“...I've been working since 2008 with Ruby / Ruby on Rails, love a bit of Elixir / Phoenix and learning Rust. I also poke through other people's code and make PRs for OpenSource Ruby projects that sometimes make it. Currently working for InPay...”

Rob Lacey (contact@robl.me)
Senior Software Engineer, Brighton, UK

upgrading Rails 3 to Rails 4 and try

In a Rails project I am using the ZendeskAPI gem to integrate with Zendesk. It’s a simple integration with Hash-like objects representing the remote data.

e.g.

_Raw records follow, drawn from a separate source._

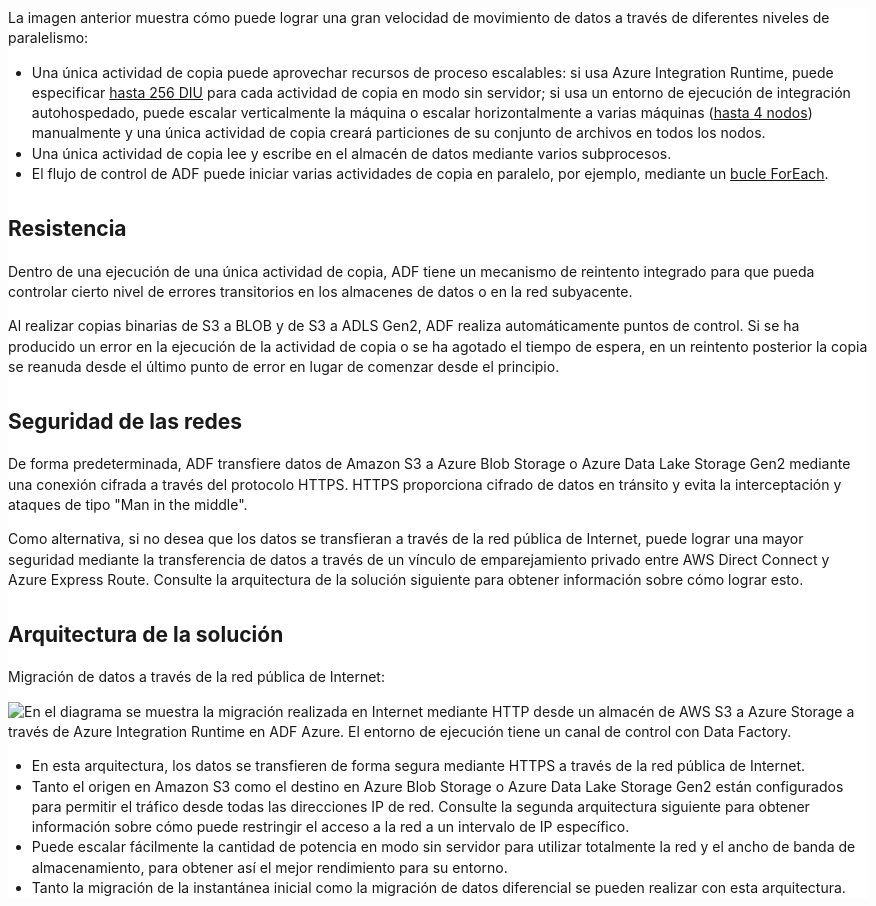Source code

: La imagen anterior muestra cómo puede lograr una gran velocidad de movimiento de datos a través de diferentes niveles de paralelismo:
 
- Una única actividad de copia puede aprovechar recursos de proceso escalables: si usa Azure Integration Runtime, puede especificar [hasta 256 DIU](./copy-activity-performance.md#data-integration-units) para cada actividad de copia en modo sin servidor; si usa un entorno de ejecución de integración autohospedado, puede escalar verticalmente la máquina o escalar horizontalmente a varias máquinas ([hasta 4 nodos](./create-self-hosted-integration-runtime.md#high-availability-and-scalability)) manualmente y una única actividad de copia creará particiones de su conjunto de archivos en todos los nodos. 
- Una única actividad de copia lee y escribe en el almacén de datos mediante varios subprocesos. 
- El flujo de control de ADF puede iniciar varias actividades de copia en paralelo, por ejemplo, mediante un [bucle ForEach](./control-flow-for-each-activity.md). 

## <a name="resilience"></a>Resistencia

Dentro de una ejecución de una única actividad de copia, ADF tiene un mecanismo de reintento integrado para que pueda controlar cierto nivel de errores transitorios en los almacenes de datos o en la red subyacente. 

Al realizar copias binarias de S3 a BLOB y de S3 a ADLS Gen2, ADF realiza automáticamente puntos de control.  Si se ha producido un error en la ejecución de la actividad de copia o se ha agotado el tiempo de espera, en un reintento posterior la copia se reanuda desde el último punto de error en lugar de comenzar desde el principio. 

## <a name="network-security"></a>Seguridad de las redes 

De forma predeterminada, ADF transfiere datos de Amazon S3 a Azure Blob Storage o Azure Data Lake Storage Gen2 mediante una conexión cifrada a través del protocolo HTTPS.  HTTPS proporciona cifrado de datos en tránsito y evita la interceptación y ataques de tipo "Man in the middle". 

Como alternativa, si no desea que los datos se transfieran a través de la red pública de Internet, puede lograr una mayor seguridad mediante la transferencia de datos a través de un vínculo de emparejamiento privado entre AWS Direct Connect y Azure Express Route.  Consulte la arquitectura de la solución siguiente para obtener información sobre cómo lograr esto. 

## <a name="solution-architecture"></a>Arquitectura de la solución

Migración de datos a través de la red pública de Internet:

![En el diagrama se muestra la migración realizada en Internet mediante HTTP desde un almacén de AWS S3 a Azure Storage a través de Azure Integration Runtime en ADF Azure. El entorno de ejecución tiene un canal de control con Data Factory.](media/data-migration-guidance-s3-to-azure-storage/solution-architecture-public-network.png)

- En esta arquitectura, los datos se transfieren de forma segura mediante HTTPS a través de la red pública de Internet. 
- Tanto el origen en Amazon S3 como el destino en Azure Blob Storage o Azure Data Lake Storage Gen2 están configurados para permitir el tráfico desde todas las direcciones IP de red.  Consulte la segunda arquitectura siguiente para obtener información sobre cómo puede restringir el acceso a la red a un intervalo de IP específico. 
- Puede escalar fácilmente la cantidad de potencia en modo sin servidor para utilizar totalmente la red y el ancho de banda de almacenamiento, para obtener así el mejor rendimiento para su entorno. 
- Tanto la migración de la instantánea inicial como la migración de datos diferencial se pueden realizar con esta arquitectura. 
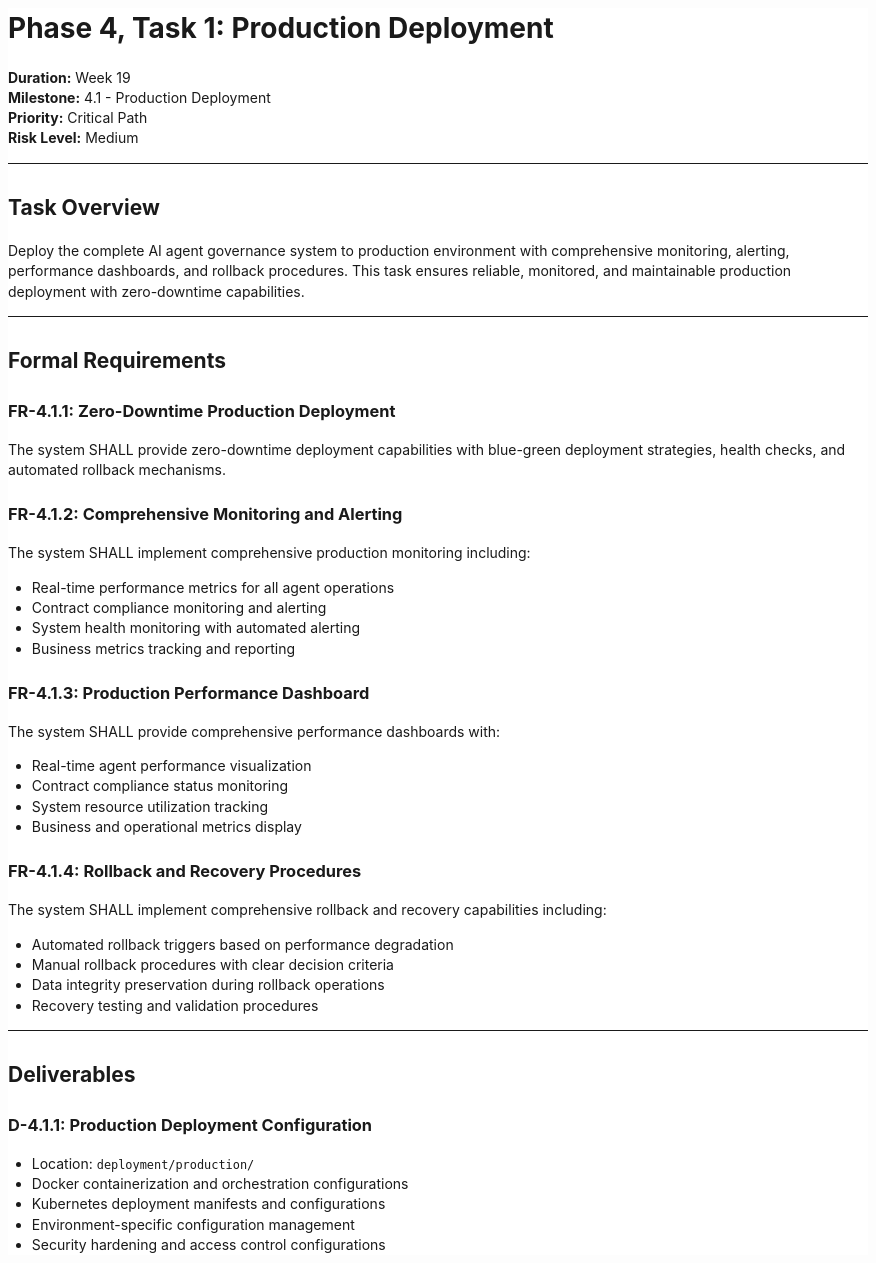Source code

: # Phase 4, Task 1: Production Deployment

**Duration:** Week 19  
**Milestone:** 4.1 - Production Deployment  
**Priority:** Critical Path  
**Risk Level:** Medium

---

## Task Overview

Deploy the complete AI agent governance system to production environment with comprehensive monitoring, alerting, performance dashboards, and rollback procedures. This task ensures reliable, monitored, and maintainable production deployment with zero-downtime capabilities.

---

## Formal Requirements

### FR-4.1.1: Zero-Downtime Production Deployment
The system SHALL provide zero-downtime deployment capabilities with blue-green deployment strategies, health checks, and automated rollback mechanisms.

### FR-4.1.2: Comprehensive Monitoring and Alerting
The system SHALL implement comprehensive production monitoring including:
- Real-time performance metrics for all agent operations
- Contract compliance monitoring and alerting
- System health monitoring with automated alerting
- Business metrics tracking and reporting

### FR-4.1.3: Production Performance Dashboard
The system SHALL provide comprehensive performance dashboards with:
- Real-time agent performance visualization
- Contract compliance status monitoring
- System resource utilization tracking
- Business and operational metrics display

### FR-4.1.4: Rollback and Recovery Procedures
The system SHALL implement comprehensive rollback and recovery capabilities including:
- Automated rollback triggers based on performance degradation
- Manual rollback procedures with clear decision criteria
- Data integrity preservation during rollback operations
- Recovery testing and validation procedures

---

## Deliverables

### D-4.1.1: Production Deployment Configuration
- Location: `deployment/production/`
- Docker containerization and orchestration configurations
- Kubernetes deployment manifests and configurations
- Environment-specific configuration management
- Security hardening and access control configurations
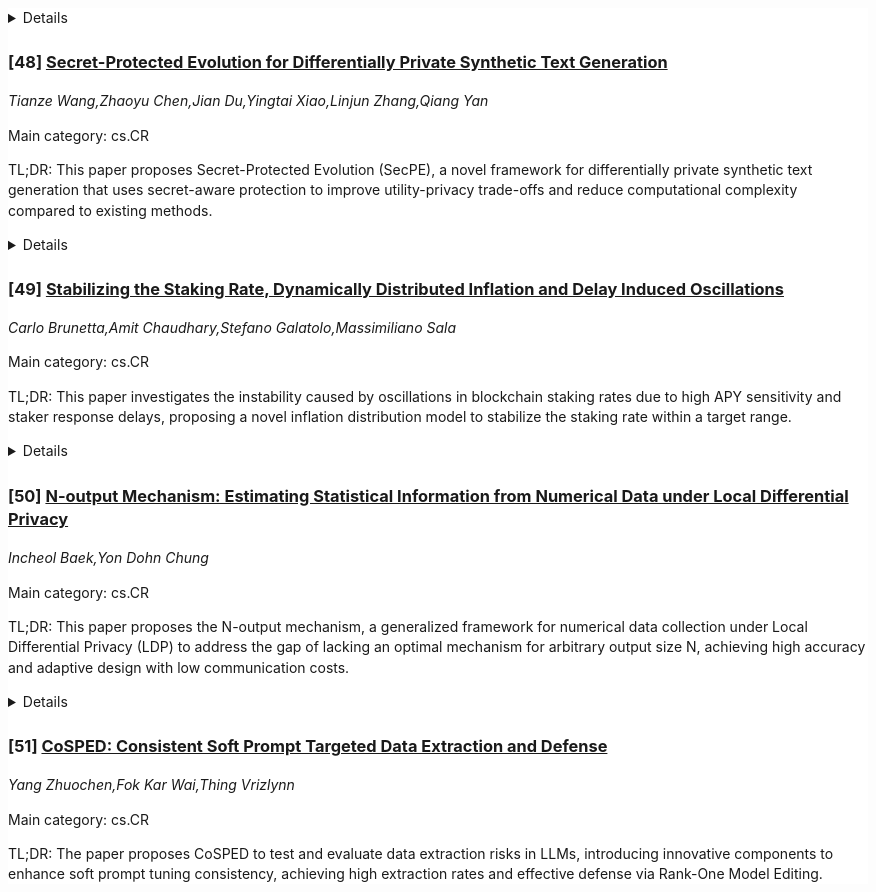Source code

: 
<details><summary>Details</summary></details>


### [48] [Secret-Protected Evolution for Differentially Private Synthetic Text Generation](https://arxiv.org/abs/2510.10990)
*Tianze Wang,Zhaoyu Chen,Jian Du,Yingtai Xiao,Linjun Zhang,Qiang Yan*

Main category: cs.CR

TL;DR: This paper proposes Secret-Protected Evolution (SecPE), a novel framework for differentially private synthetic text generation that uses secret-aware protection to improve utility-privacy trade-offs and reduce computational complexity compared to existing methods.


<details><summary>Details</summary></details>


### [49] [Stabilizing the Staking Rate, Dynamically Distributed Inflation and Delay Induced Oscillations](https://arxiv.org/abs/2510.11065)
*Carlo Brunetta,Amit Chaudhary,Stefano Galatolo,Massimiliano Sala*

Main category: cs.CR

TL;DR: This paper investigates the instability caused by oscillations in blockchain staking rates due to high APY sensitivity and staker response delays, proposing a novel inflation distribution model to stabilize the staking rate within a target range.


<details><summary>Details</summary></details>


### [50] [N-output Mechanism: Estimating Statistical Information from Numerical Data under Local Differential Privacy](https://arxiv.org/abs/2510.11116)
*Incheol Baek,Yon Dohn Chung*

Main category: cs.CR

TL;DR: This paper proposes the N-output mechanism, a generalized framework for numerical data collection under Local Differential Privacy (LDP) to address the gap of lacking an optimal mechanism for arbitrary output size N, achieving high accuracy and adaptive design with low communication costs.


<details><summary>Details</summary></details>


### [51] [CoSPED: Consistent Soft Prompt Targeted Data Extraction and Defense](https://arxiv.org/abs/2510.11137)
*Yang Zhuochen,Fok Kar Wai,Thing Vrizlynn*

Main category: cs.CR

TL;DR: The paper proposes CoSPED to test and evaluate data extraction risks in LLMs, introducing innovative components to enhance soft prompt tuning consistency, achieving high extraction rates and effective defense via Rank-One Model Editing.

ZendeskAPI::User #- is a kind of Hash with magic methods

Subtle differences between Rails 3 and 4 make Jack a dull boy.

Rails 3

# just calls send on source if it is not nil
user.try(:id)
def try(*a, &b)
  if a.empty? && block_given?
    yield self
  else
    __send__(*a, &b)
  end
end

Rails 4

# just calls send on source if it isn’t nil and responds to ‘id'
user.try(:id)
def try(*a, &b)
  try!(*a, &b) if a.empty? || respond_to?(a.first)
end

user can potentially be nil at any point we when we call try on it, it will always return nil because the ZendeskAPI::User does not respond to the those methods. So in cases where you might be overriding method_missing try most certainly won’t work.

However, ‘try’ takes a block…so I discovered quite by accident that I can do this instead

source.try(&:id)

This works because if the first argument is empty it simply instance_evals the block I gave it, which calls ‘id’. And relax.